ViEmu, adwords and clickfraud

While I was doing some http logs analysis on the number of downloads of ViEmu, my commercial vi/vim emulator for Visual Studio, some interesting information turned up. Given that I think it may be useful to other entrepreneurs using adwords to promote their business, and that I have also received several requests for my experience with adwords, I’ll be sharing that information in this post. Hopefully it will save a few bucks for other fellow developers.

Some warnings are due before I delve into the details. First, I don’t really have any evidence of clickfraud – there simply are some things in my logs which look, hm, weird, and they may be a signal of something else. But it could all be due to my more-than-limited understanding of adwords. Given that I’m not spending much, I haven’t spent too much time investigating it. It would be wasting that time which is better spent in other areas.

As well, I haven’t taken the time to read all the information available on the net on these issues, so please feel free to point out the possible flaws in my reasoning.

As to the applicability of my case to other people, I guess my case is not the most common one, as I think I’m the only advertiser working on many of my keywords. Given this, there is hardly any bidding at all, and click prices are very cheap (5 euro cents/click). It must work very differently if you are advertising on keywords with a tough competition (I guess I will be able to comment on that once I release the NGEDIT text editor).

Anyway. I set up my google adwords campaing at the end of July, as I released ViEmu 1.0. It took a few hours or days for advertisements to appear for relevant searches, but it’s been working almost unattended since. I changed a minor detail in the ad text, and I added other keyword combinations as google searches reached my site and taught me what terms people actually use to search for in case they’re interested in vi/vim integration with Visual Studio.

Given I had hardly researched at all, I learnt stuff as things happened. When I set up the campaign, I saw I had to pay about 4 euro cents per click.
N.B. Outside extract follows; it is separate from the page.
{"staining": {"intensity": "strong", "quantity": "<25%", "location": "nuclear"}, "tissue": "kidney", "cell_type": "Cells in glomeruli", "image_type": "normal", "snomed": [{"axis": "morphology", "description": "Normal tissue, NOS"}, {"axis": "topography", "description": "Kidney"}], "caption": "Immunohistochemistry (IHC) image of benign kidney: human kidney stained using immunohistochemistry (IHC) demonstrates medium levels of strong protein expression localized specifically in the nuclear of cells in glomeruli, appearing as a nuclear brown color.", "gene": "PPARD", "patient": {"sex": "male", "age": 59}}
But afterwards, I had to raise the bid to 5 cents/click, as google warned me and turned off advertising for some key phrases because of a price that was too low. This is pretty simple to see at your adwords.google.com account.

I also started getting hits from those clicks. I found them as hits referred from “pagead2.googlesyndication.com/…” where the “…” is a really long and complex reference. It actually took me a while to realize thouse clicks were from google adwords.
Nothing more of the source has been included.